Angle ($\theta$)	sin($\theta$)	cos($\theta$)	tan($\theta$)	csc($\theta$)	sec($\theta$)	cot($\theta$)
30°	$\frac{1}{2}$	$\frac{\sqrt{3}}{2}$	$\frac{1}{\sqrt{3}}$	2	$\frac{2}{\sqrt{3}}$	$\sqrt{3}$
45°	$\frac{1}{\sqrt{2}}$	$\frac{1}{\sqrt{2}}$	1	$\sqrt{2}$	$\sqrt{2}$	1
60°	$\frac{\sqrt{3}}{2}$	$\frac{1}{2}$	$\sqrt{3}$	$\frac{2}{\sqrt{3}}$	2	$\frac{1}{\sqrt{3}}$

  Basic Trigonometric Relationships

These relationships are crucial for simplifying expressions and solving equations.

• Reciprocal Relations:
  • $\csc(\theta) = \frac{1}{\sin(\theta)}$
  • $\sec(\theta) = \frac{1}{\cos(\theta)}$
  • $\cot(\theta) = \frac{1}{\tan(\theta)}$
• Quotient Relations:
  • $\tan(\theta) = \frac{\sin(\theta)}{\cos(\theta)}$
  • $\cot(\theta) = \frac{\cos(\theta)}{\sin(\theta)}$

  The Fundamental Trigonometric Identity

This is the most important identity in trigonometry.
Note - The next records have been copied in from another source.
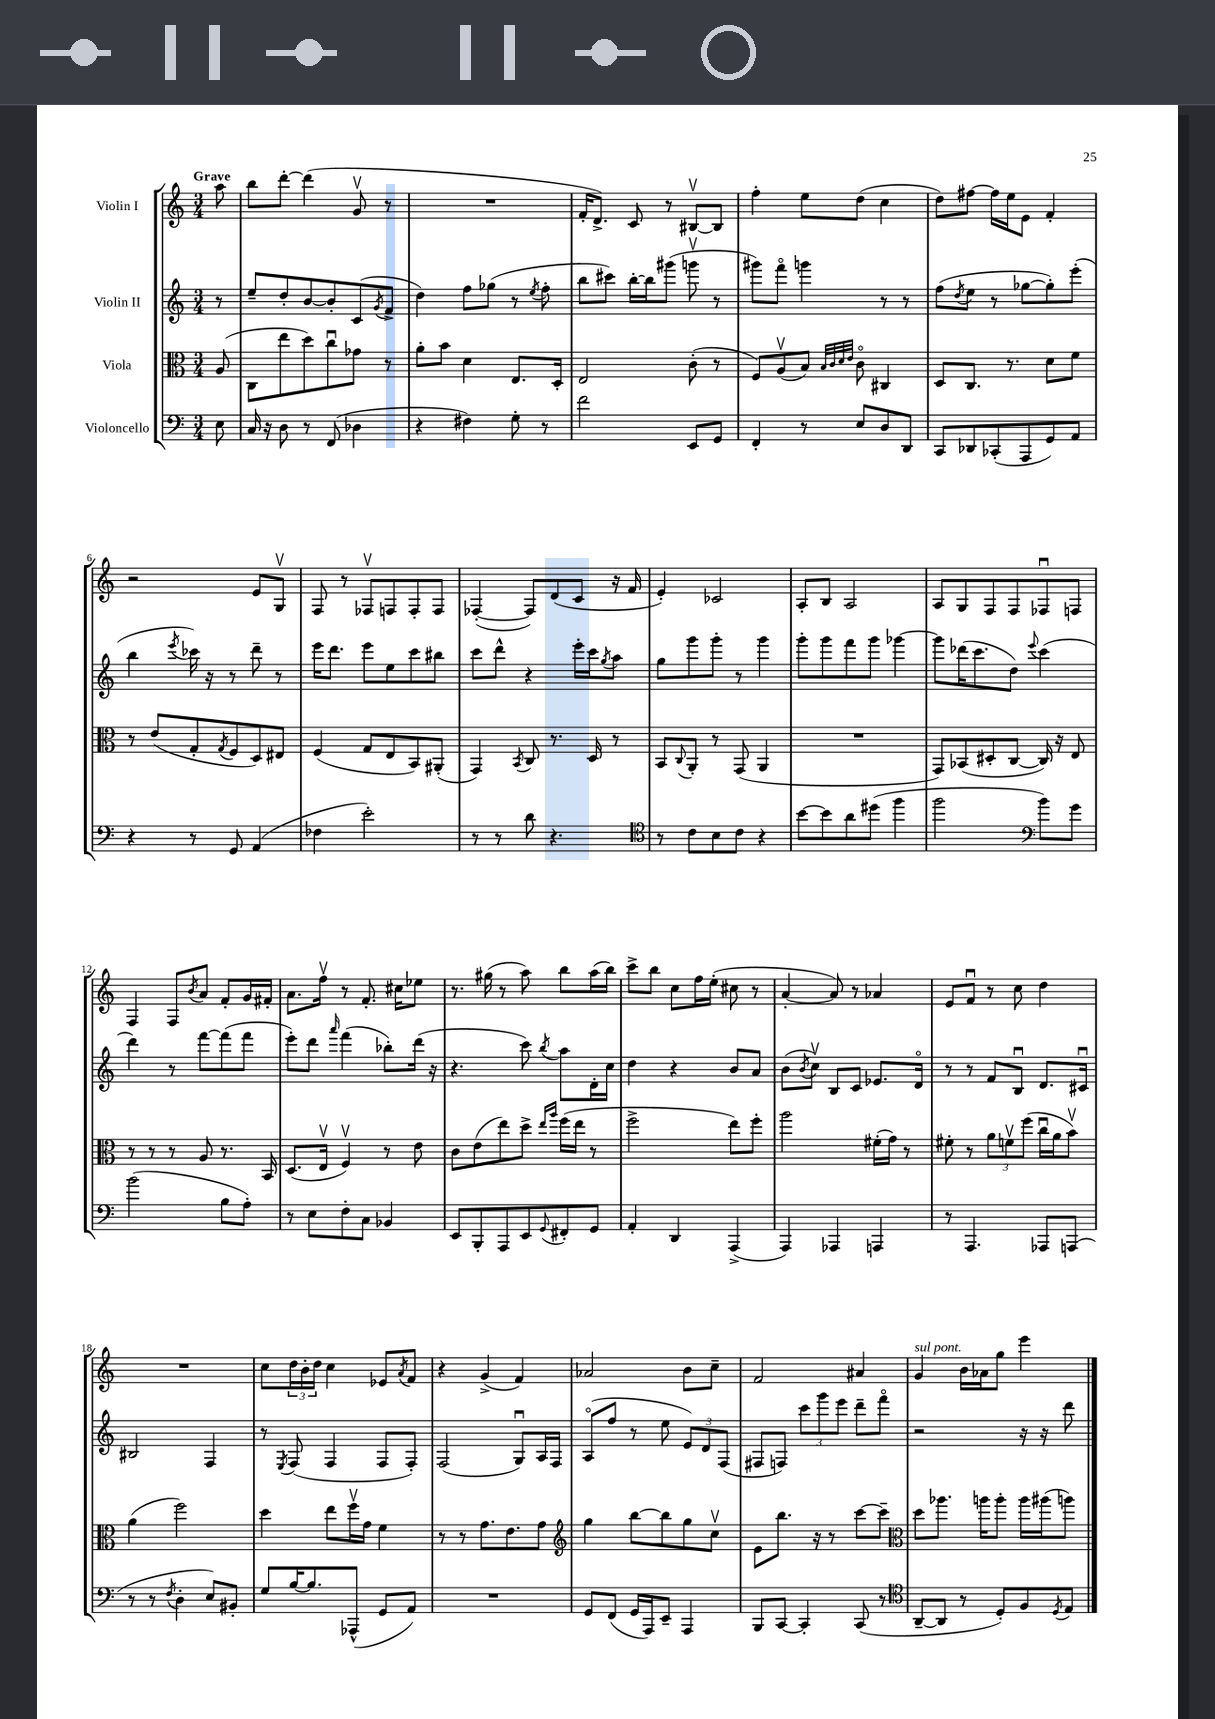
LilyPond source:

<<
\new StaffGroup <<
\new Staff = "s0" \with { instrumentName = "Violin I" } {
    \clef treble \key c \major \numericTimeSignature \time 3/4 \partial 8 \tempo "Grave"
    a''8 |
    b''8 d'''8~-. d'''4( g'8\upbow r8 |
    R2. |
    f'16-. d'8.->) c'8 r8 bis8~\upbow bis8 |
    f''4-. e''8 d''8( c''4 |
    d''8) fis''8~ fis''16 e''16 e'8 f'4-. |
    r2 e'8 g8\upbow |
    f8 r8 fes8\upbow f8 f8-. f8 |
    fes4~-.( fes8) d'8( c'8 r16 f'16 |
    e'4-.) ces'2 |
    a8-. b8 a2 |
    a8 g8 f8 f8 fes8\downbow f8 |
    f4 f8 \acciaccatura { b'8 } a'8 f'8-. g'16 fis'16-. |
    a'8. f''16\upbow r8 f'8.-. cis''16 ees''8 |
    r8. gis''16( r8 a''8) b''8 a''16( b''16) |
    c'''8-> b''8 c''8 f''16 e''16-.( cis''8 r8 |
    a'4~-. a'8) r8 aes'4 |
    e'8 f'8\downbow r8 c''8 d''4 |
    R2. |
    c''8 \tuplet 3/2 { d''16 b'16-. d''16 } c''4 ees'8 \acciaccatura { a'8 } f'8 |
    r4 g'4->( f'4) |
    aes'2 b'8 c''8-- |
    f'2 ais'4 |
    g'4^\markup { \italic "sul pont." } b'16 aes'16 g''8 e'''4 \bar "|." |
}
\new Staff = "s1" \with { instrumentName = "Violin II" } {
    \clef treble \key c \major \numericTimeSignature \time 3/4 \partial 8
    r8 |
    e''8-- d''8-. b'8~ b'8-. c'8( \acciaccatura { g'8 } f'8-> |
    d''4) f''8 ges''8( r8 \acciaccatura { e''8 } f''8-. |
    b''8 cis'''8) b''16~-. b''16 gis'''8( g'''8\upbow r8 |
    gis'''8) f'''8\flageolet g'''4 r8 r8 |
    f''8( \acciaccatura { d''8 } e''8 r8 ges''8~ ges''8-.) e'''8-.( |
    b''4 \acciaccatura { e'''8 } ces'''16) r16 r8 d'''8-- r8 |
    e'''16 d'''8. e'''8 e''8 c'''8 bis''8 |
    c'''8 d'''8-^ r4 e'''16-. c'''16 \acciaccatura { g''8 } a''8 |
    g''8 g'''8 g'''8-. r8 g'''4 |
    g'''8-. g'''8 f'''8 g'''8 ges'''4~ |
    ges'''8 des'''16( c'''8. d''8) \appoggiatura { e'''8 } c'''4( |
    d'''4) r8 f'''8~ f'''8( f'''8 |
    e'''8-.) d'''8 \grace { a'''16 } f'''4( bes''8-.) d'''16( r16 |
    r4. c'''8) \acciaccatura { b''8 } a''8 d'16-. c''16 |
    d''4 r4 b'8 a'8 |
    b'8( \acciaccatura { b'8 } c''8\upbow) b8 c'8 ees'8. d'16\flageolet |
    r8 r8 f'8 b8\downbow d'8. cis'16\downbow |
    bis2 f4 |
    r8 \acciaccatura { e8 } f8( f4 f8 f8-.) |
    f2( g8\downbow) a16 f16 |
    a8\flageolet( f''8 r8 e''8 \tuplet 3/2 { e'8) d'8 f8( } |
    fis8 f8) \tuplet 3/2 { c'''8 g'''8 e'''8 } d'''8-- f'''8\flageolet |
    r2 r16 r16 d'''8 \bar "|." |
}
\new Staff = "s2" \with { instrumentName = "Viola" } {
    \clef alto \key c \major \numericTimeSignature \time 3/4 \partial 8
    a8( |
    c8 e''8 d''8) c''8\downbow ges'8 r8 |
    a'8-. b'8 d'4 e8. d16-. |
    e2 c'8-.( r8 |
    f8) a8\upbow( b8) \grace { b32 c'32 d'32 e'32 } c'8\flageolet cis4 |
    d8 c8. r8. d'8 f'8 |
    r8 e'8( g8-. \acciaccatura { g8 } f8 d8) eis8 |
    f4( g8 e8 b,8) ais,8-.( |
    g,4) \acciaccatura { b,8 } c8 r8. d16 r8 |
    b,8 \appoggiatura { c8 } a,8-. r8 g,8( a,4 |
    R2. |
    g,8) bes,8( dis8-. c8~ c16) r16 e8 |
    r8 r8 r8 a8 r8. b,16 |
    d8.( e16\upbow f4\upbow) r8 e'8 |
    c'8 e'8( e''8) d''8-> \grace { e''16 a''16 } f''16( e''16 r8 |
    f''2-> e''8) f''8-. |
    a''2 fis'16-.( g'16) r8 |
    fis'8-. r8 \tuplet 3/2 { a'8 f'8\upbow f''8( } c''16\downbow a'16 b'8\upbow) |
    a'4( f''2) |
    d''4 e''8 f''16\upbow g'16 f'4 |
    r8 r8 g'8. e'8. g'8 |
    \clef treble g''4 b''8~ b''8 g''8 c''8\upbow |
    e'8 b''8. r16 r8 c'''8~ c'''8-- |
    \clef alto d''8 aes''8. a''16 a''8-. a''16 ais''16( a''8) \bar "|." |
}
\new Staff = "s3" \with { instrumentName = "Violoncello" } {
    \clef bass \key c \major \numericTimeSignature \time 3/4 \partial 8
    e8 |
    c16 r16 d8 r8 f,8( des4 |
    r4 fis4) g8-. r8 |
    f'2 e,8 g,8 |
    f,4-. r8 e8 d8 d,8 |
    c,8 des,8 ces,8-.( a,,8 g,8) a,8 |
    r4 r8 g,8 a,4( |
    fes4 e'2-.) |
    r8 r8 d'8 r4. |
    \clef tenor r8 c'8 b8 c'8 r4 |
    b'8~ b'8 a'8 dis''8( f''4 |
    f''2 \clef bass b'8) g'8 |
    b'2( b8 a8-.) |
    r8 e8 f8-. c8 bes,4 |
    e,8 b,,8-. a,,8 e,8 \appoggiatura { g,8 } fis,8-. g,8 |
    a,4-. d,4 a,,4->( |
    a,,4) aes,,4 a,,4 |
    r8 a,,4. aes,,8 a,,8( |
    r8 r8 \acciaccatura { f8 } d4-. e8) bis,8-. |
    g8 b16~ b8. aes,,8-^( g,8 a,8) |
    R2. |
    g,8 f,8( g,16 a,,16) e,8-- a,,4 |
    b,,8 c,8~ c,4-. c,8( r8 |
    \clef tenor a,8~-- a,8 r8 d8-.) f8 \acciaccatura { d8 } e8 \bar "|." |
}
>>
>>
Identity: $\sin^2(A) + \cos^2(A) = 1$

Proof: Consider a right-angled triangle ABC, right-angled at B. Let $\theta = A$.

• By definition, $\sin(A) = \frac{BC}{AC}$ and $\cos(A) = \frac{AB}{AC}$.
• Therefore, $\sin^2(A) = \frac{BC^2}{AC^2}$ and $\cos^2(A) = \frac{AB^2}{AC^2}$.
• Adding these: $\sin^2(A) + \cos^2(A) = \frac{BC^2}{AC^2} + \frac{AB^2}{AC^2} = \frac{BC^2 + AB^2}{AC^2}$.
• By the Pythagorean theorem, in a right-angled triangle: $AB^2 + BC^2 = AC^2$
• So, $\sin^2(A) + \cos^2(A) = \frac{AC^2}{AC^2} = 1$.

  Derived Identities and Manipulations

The fundamental identity can be rearranged to derive other useful identities and to simplify expressions:

• $\sin^2(A) = 1 – \cos^2(A) \implies \sin(A) = \pm\sqrt{1 – \cos^2(A)}$
• $\cos^2(A) = 1 – \sin^2(A) \implies \cos(A) = \pm\sqrt{1 – \sin^2(A)}$

Example: If $\sin(\theta) = \frac{3}{5}$, find $\cos(\theta)$.

Using the identity: $\cos^2(\theta) = 1 – \sin^2(\theta) = 1 – (\frac{3}{5})^2 = 1 – \frac{9}{25} = \frac{16}{25}$. Therefore, $\cos(\theta) = \pm\sqrt{\frac{16}{25}} = \pm\frac{4}{5}$. The sign will depend on the quadrant in which the angle $\theta$ lies. For acute angles, we typically consider the positive value, $\frac{4}{5}$.